By definition, the process involves everyone on the client’s team—not only the financial advisor but the estate and tax planning attorney, accountant and insurance provider. Start to finish, art succession planning typically takes six months.
The first thing Mendelsohn does is create a historical reference catalog for every piece in the collection: What was the purchase price and when and where was it bought? What’s it worth now? Has the collection ever been loaned? Are there any title issues? Are the definitions of the pieces as described in the insurance policy correct? “This step alone increases the value totally,” he says.

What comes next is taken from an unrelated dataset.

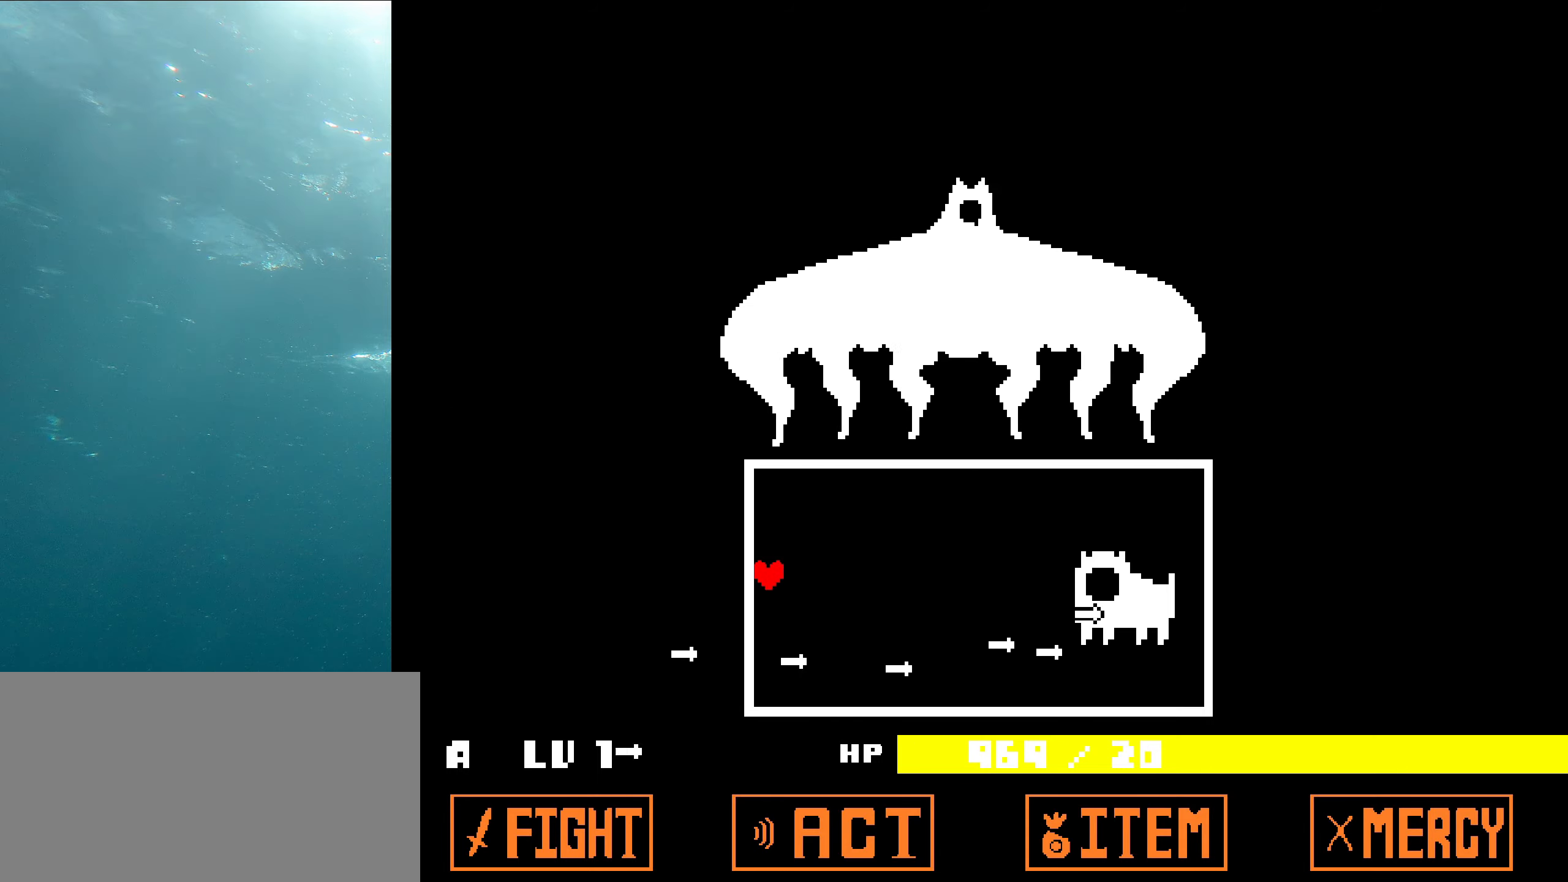
{"keys": [], "events": []}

He also grades the collection. “We grade it according to ‘oh,’ ‘oh my’ and ‘oh my God,’” he says. “No one wants your ‘ohs’ but they don’t know how to create a plan for them either. It’s wasted opportunity.”
Next, Mendelsohn meets with the clients to determine what their wishes are for the future of their collections. Options he helps negotiate include gifts or fractional gifts and loans to museums; the development of a family art lending library along with an operating foundation funded with the lesser pieces; the creation of a fair and equal distribution to heirs based on valuation and sentiment; and utilizing the collection to create philanthropic capital for charities favored by the family. Notably, many plans involve liquidating the bottom parts of a collection and selling the better parts in charitable vehicles because, at 28 percent, the capital gains tax on art is higher than it is on stocks.
As a matter of practice, The Briddge Group prepares brochures and letters for advisors to send their clients as a way to ease into the conversation. “Basically, it’s a way to tell clients and other professionals that it’s been our pleasure to help you with your traditional financial planning all these years but now it’s time to talk about your art, antiques and other collectibles: jewelry, wine, rare coins, historical books, guns, classic cars,” he says. “We’re talking about something no one else is talking about.”
When advisor Chris Jacob first met with a husband-and-wife client, he inventoried their assets and asked whether they had any personal property of value. As it turned out, they collect art and antiques.
“Is it worth much?” Jacob wanted to know. Their response: between $2 million and $4 million. “It was a throwaway, an aside,” notes Jacob, who heads Cadeau, an advisory firm in St. Louis. “If I hadn’t asked, they wouldn’t have offered.”
Jacob, whose average client has a net worth of $30 million to $40 million, is currently assembling an art succession plan for the couple.
“I know they want to see their stuff live on but their kids don’t want the art, just the most money they can get for the art. Typically, you’d go to Sotheby’s or Christie’s to sell it but you’re only going to get 35 to 40 cents on the dollar. So we’re looking at a plan that would maximize the value for the kids while keeping those arts and antiques available for someone—an art museum or a private collector,” says Jacob. “This is definitely a game-changer and, as a firm, it’s given us an entirely new capability.”
In addition to canvassing his 45 client families about art succession planning, Jacob is broaching the subject with attorneys and accountants. He’s already made inroads. One attorney has a client who owns over 100 Corvettes and another who has a pool cue collection worth $2 million. In the works: a presentation Jacob is putting together for advisors he’s worked with over the years.
“It’s just amazing. This has opened up a whole new world of opportunity for us. It opens up all the avenues you have with securities, but everyone and their brother is out there,” notes Jacob. “Who else can bring this to the table? Nobody.”